PITTSBURGH — Environmental Health News reporter Kristina Marusic joined NPR’s “Living on Earth” to discuss whether newly proposed fracking regulations in Pennsylvania could improve transparency about the chemicals used by the industry.
Pennsylvania Governor Josh Shapiro recently announced that he has directed regulatory agencies in Pennsylvania to draft new regulations that would improve the disclosure of the chemicals used during fracking, better control methane emissions, and create stronger protections related to waste products from fracking, among other new protections.
Marusic has previously reported on how the industry’s methane emissions are higher than reported, and on how regulatory loopholes allow fracking companies to withhold information about what chemicals are used during the drilling process from both the public and regulators. Marusic’s previous reporting has also revealed that families who live near fracking wells in Pennsylvania are being exposed to potentially harmful chemicals like benzene, toluene, and PFAS (per- and polyfluoroalkyl substances, a.k.a. “forever chemicals”).
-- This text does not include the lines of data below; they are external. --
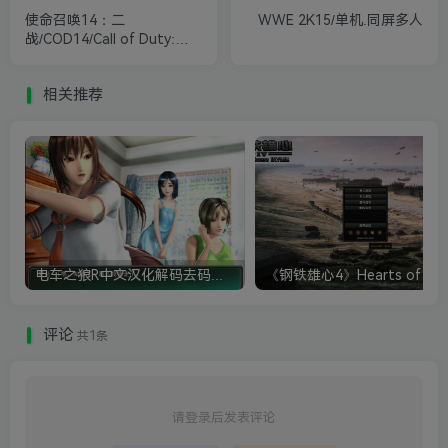
使命召唤14：二
WWE 2K15/单机.同屏多人
战/COD14/Call of Duty:
WWII 局域网联机
相关推荐
电车之狼R中文汉化解码去码硬盘完整破解版+MOD特典+全CG存档+攻略|修复卡顿
评论
共1条
请登录后发表评论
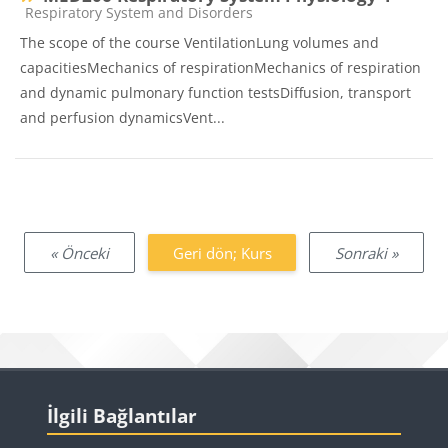
Ders kategorisi
Respiratory System and Disorders
The scope of the course VentilationLung volumes and
capacitiesMechanics of respirationMechanics of respiration
and dynamic pulmonary function testsDiffusion, transport
and perfusion dynamicsVent...
« Önceki
Geri dön; Kurs
Sonraki »
Bloklar
İlgili Bağlantılar 'yı atla
İlgili Bağlantılar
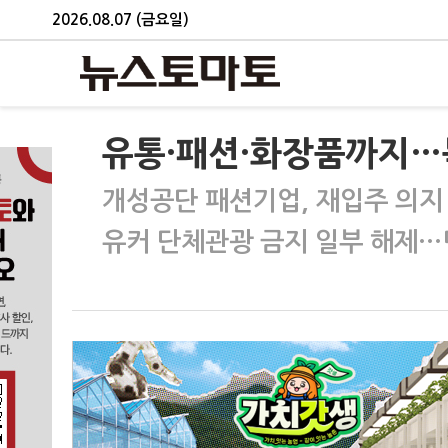
2026.08.07 (금요일)
유통·패션·화장품까지…
개성공단 패션기업, 재입주 의지 
유커 단체관광 금지 일부 해제…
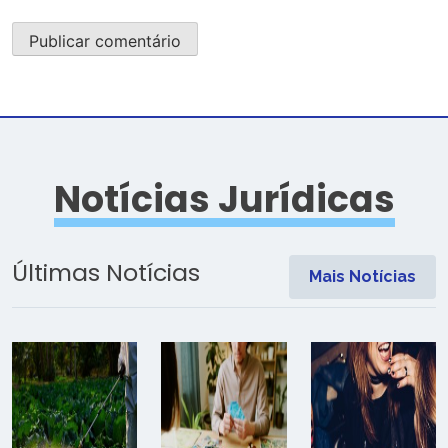
Notícias Jurídicas
Últimas Notícias
Mais Notícias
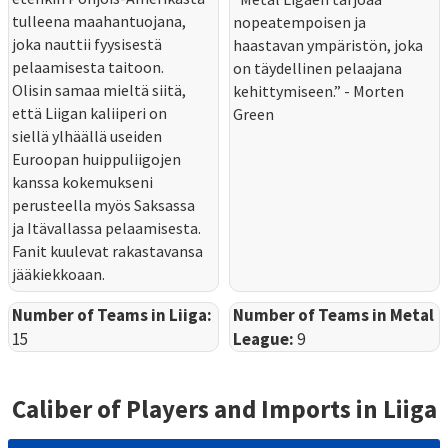
tulleena maahantuojana,
nopeatempoisen ja
joka nauttii fyysisestä
haastavan ympäristön, joka
pelaamisesta taitoon.
on täydellinen pelaajana
Olisin samaa mieltä siitä,
kehittymiseen.” - Morten
että Liigan kaliiperi on
Green
siellä ylhäällä useiden
Euroopan huippuliigojen
kanssa kokemukseni
perusteella myös Saksassa
ja Itävallassa pelaamisesta.
Fanit kuulevat rakastavansa
jääkiekkoaan.
Number of Teams in Liiga:
Number of Teams in Metal
15
League:
9
Caliber of Players and Imports in
Liiga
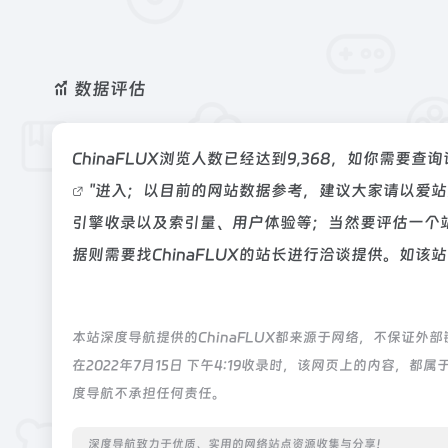
数据评估
ChinaFLUX浏览人数已经达到9,368，如你需要
"进入；以目前的网站数据参考，建议大家请以爱站数
引擎收录以及索引量、用户体验等；当然要评估一个
据则需要找ChinaFLUX的站长进行洽谈提供。如该站
本站深度导航提供的ChinaFLUX都来源于网络，不保证
在2022年7月15日 下午4:19收录时，该网页上的内容
度导航不承担任何责任。
深度导航致力于优质、实用的网络站点资源收集与分享！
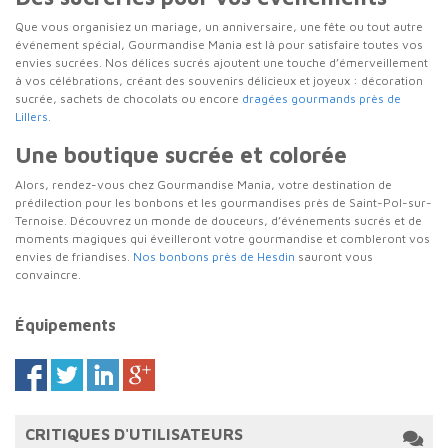
Que vous organisiez un mariage, un anniversaire, une fête ou tout autre
événement spécial, Gourmandise Mania est là pour satisfaire toutes vos
envies sucrées. Nos délices sucrés ajoutent une touche d’émerveillement
à vos célébrations, créant des souvenirs délicieux et joyeux : décoration
sucrée, sachets de chocolats ou encore
dragées gourmands près de
Lillers
.
Une boutique sucrée et colorée
Alors, rendez-vous chez Gourmandise Mania, votre destination de
prédilection pour les bonbons et les gourmandises près de Saint-Pol-sur-
Ternoise. Découvrez un monde de douceurs, d’événements sucrés et de
moments magiques qui éveilleront votre gourmandise et combleront vos
envies de friandises.
Nos bonbons près de Hesdin
sauront vous
convaincre.
Équipements
CRITIQUES D'UTILISATEURS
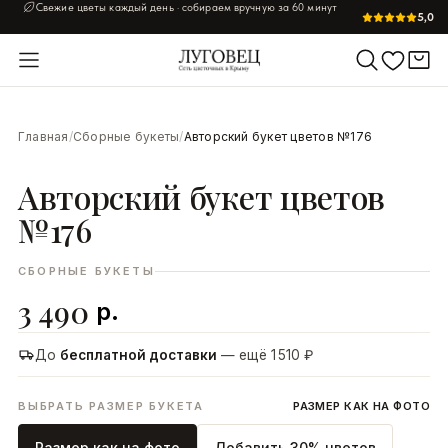
Свежие цветы каждый день · собираем вручную за 60 минут
5,0
УВЕЛИЧИТЬ
Главная
/
Сборные букеты
/
Авторский букет цветов №176
Авторский букет цветов
№176
СБОРНЫЕ БУКЕТЫ
3 490
р.
До
бесплатной доставки
— ещё 1 510 ₽
ВЫБРАТЬ РАЗМЕР БУКЕТА
РАЗМЕР КАК НА ФОТО
Размер как на фото
Добавить 30% цветов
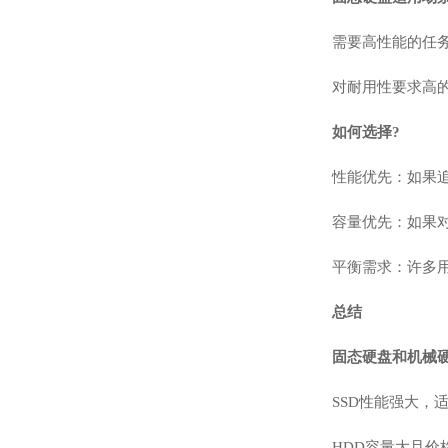
需要高性能的任
对耐用性要求高
如何选择?
性能优先：如果追
容量优先：如果对
平衡需求：许多用
总结
固态硬盘和机械
SSD性能强大，
HDD容量大且价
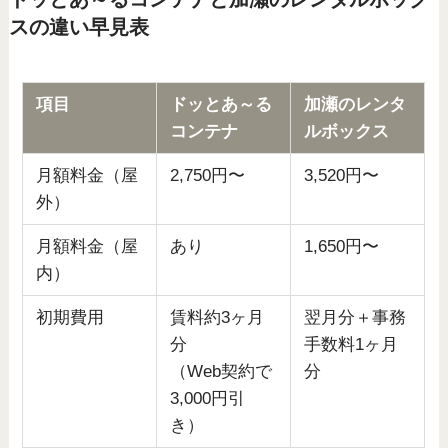
スの違い早見表
項目
ドッとあ～る
加瀬のレンタ
コンテナ
ルボックス
月額料金（屋
2,750円〜
3,520円〜
外）
月額料金（屋
あり
1,650円〜
内）
初期費用
賃料約3ヶ月
翌月分＋事務
分
手数料1ヶ月
（Web契約で
分
3,000円引
き）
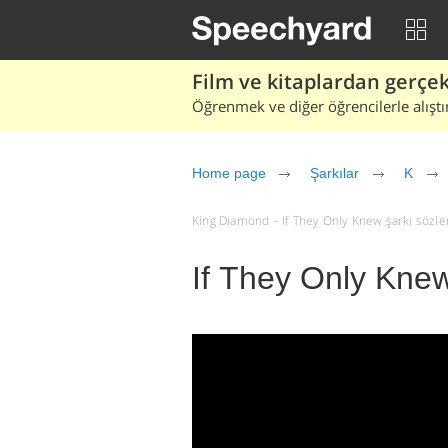
Film ve kitaplardan gerçek 
Öğrenmek ve diğer öğrencilerle alıştı
Home page
Şarkılar
K
King Diamond – If They Only Knew şarkı sözleri 
If They Only Kne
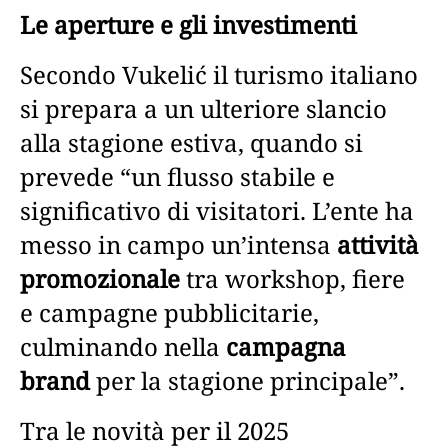
Le aperture e gli investimenti
Secondo Vukelić il turismo italiano
si prepara a un ulteriore slancio
alla stagione estiva, quando si
prevede “un flusso stabile e
significativo di visitatori. L’ente ha
messo in campo un’intensa
attività
promozionale
tra workshop, fiere
e campagne pubblicitarie,
culminando nella
campagna
brand
per la stagione principale”.
Tra le novità per il 2025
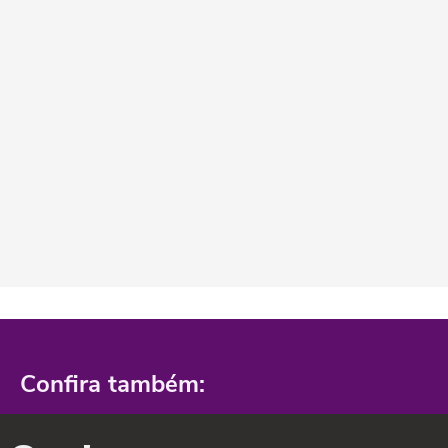
Confira também:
“If people living near fracking wells start experiencing health issues, it’s really important that they and their doctors know what chemicals they may have been exposed to when trying to figure out what’s going on,” Marusic said during the Living On Earth interview. “And it’s important for regulators to know too, so that if there’s suspected contamination, they know what to look for if they’re testing water and soil.”